Your Medical Records and Advance Directives
When you are putting together a full and complete copy of your medical records, you should also ensure that you have copies of any advance directives in with the medical records you have obtained from your physician’s office or from the facility where you received treatment or care. Advance directives are typically governed by state law, but they are part of a larger class of tools and documents that allow for advance care planning, according to the National Institute on Aging. The terminology for specific advance directives may vary by state, but it is important to understand what these tools and documents do, why you should have them, and why they should be apart of your larger medical records file. To be clear, if you already have advance directives, you should include copies with your medical records. If you do not have advance directives, you should create them and should then include copies with your medical records.
Advance directives typically include:
- Living will, which is a document that allows you to indicate your preferences for receiving certain types of life-saving treatment or care in the event that you become incapaciated and cannot make these decisions on your own. The living will has nothing to do with leaving assets to loved ones, but rather spells out your medical wishes in the event you would need life support, for example. By creating a living will, you can ensure that your health care wishes are respected even if you cannot voice your wishes yourself. A living will can take the burden off of family members who would otherwise be tasked with making these extremely difficult decisions. You can revoke this document at any time as long as you are still able to do so in terms of legal capacity.

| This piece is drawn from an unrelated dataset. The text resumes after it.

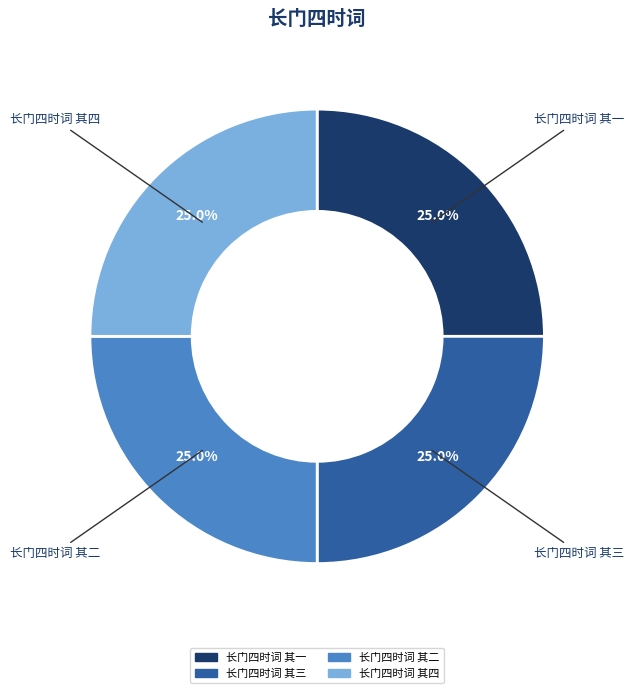

What portion of the pie excludes 长门四时词 其三?

75.0%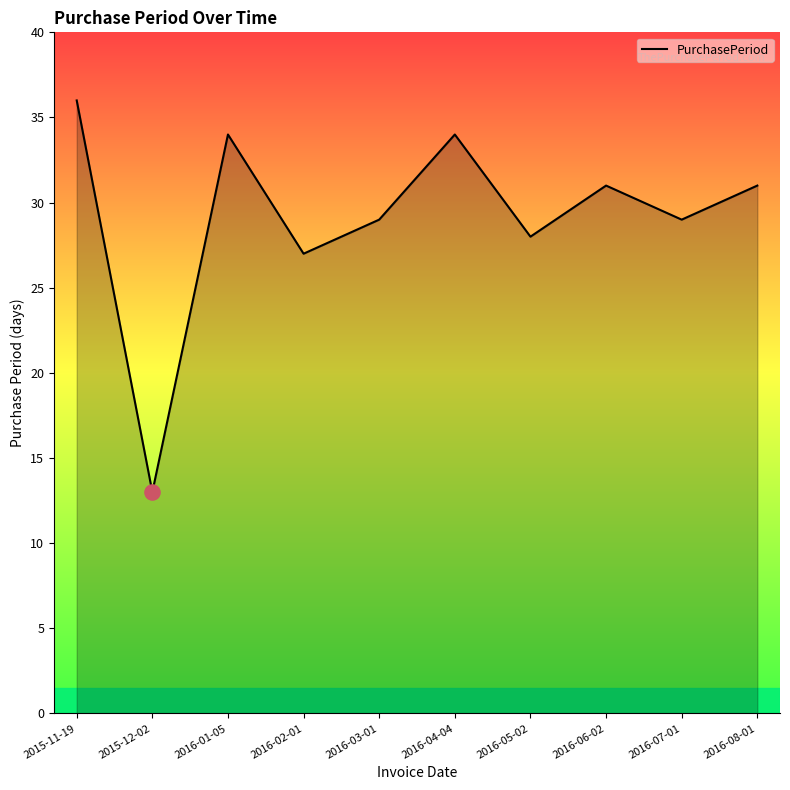

What is the change in value from 2016-04-04 to 2016-08-01?

-3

- Health care proxy (sometimes known as a health care power of attorney), which allows you to name another party to make health care decisions on your behalf if you become incapacitated and cannot make these decisions on your own. To be clear, this is a document in which you name someone you trust to make these decisions, and the document only takes effect if you become incapacitated and cannot voice your own medical decisions. Anyone you name in a health care power of attorney document, or who is designated as your chosen health care proxy, will only be able to make health care decisions for you if you cannot do so yourself. Many states require at least two physicians to indicate that the patient is incapacitated before a health care proxy can take over. You can revoke this document at any time as long as you still have the capacity to do so.
- Do Not Resuscitate (DNR), which is an order that tells any health care provider in a hospital or other facility that you do not want to be resuscitated. According to the NIH, a DNR expressly “tells medical staff in a hospital or nursing facility that you do not want them to try to return your heart to a normal rhythm if it stops or is beating unsustainably using CPR or other life-support measures.” You may also be able to create a “do not intubate” order, or a DNI, which tells a health care provider that you do not want to be intubated and “put on a breathing machine.” If you do not have a DNR or DNI in place, medical staff will attempt resuscitation and will intubate if necessary.
- Organ donation document, which indicates that you wish to have organs and/or tissue donated to a person who needs them when you pass away if your organs or tissue are healthy. Organ and tissue donation for these purposes may not be possible for a patient suffering from malignant mesothelioma.
If you do not have advance directives, you should seek legal help to get these materials in order.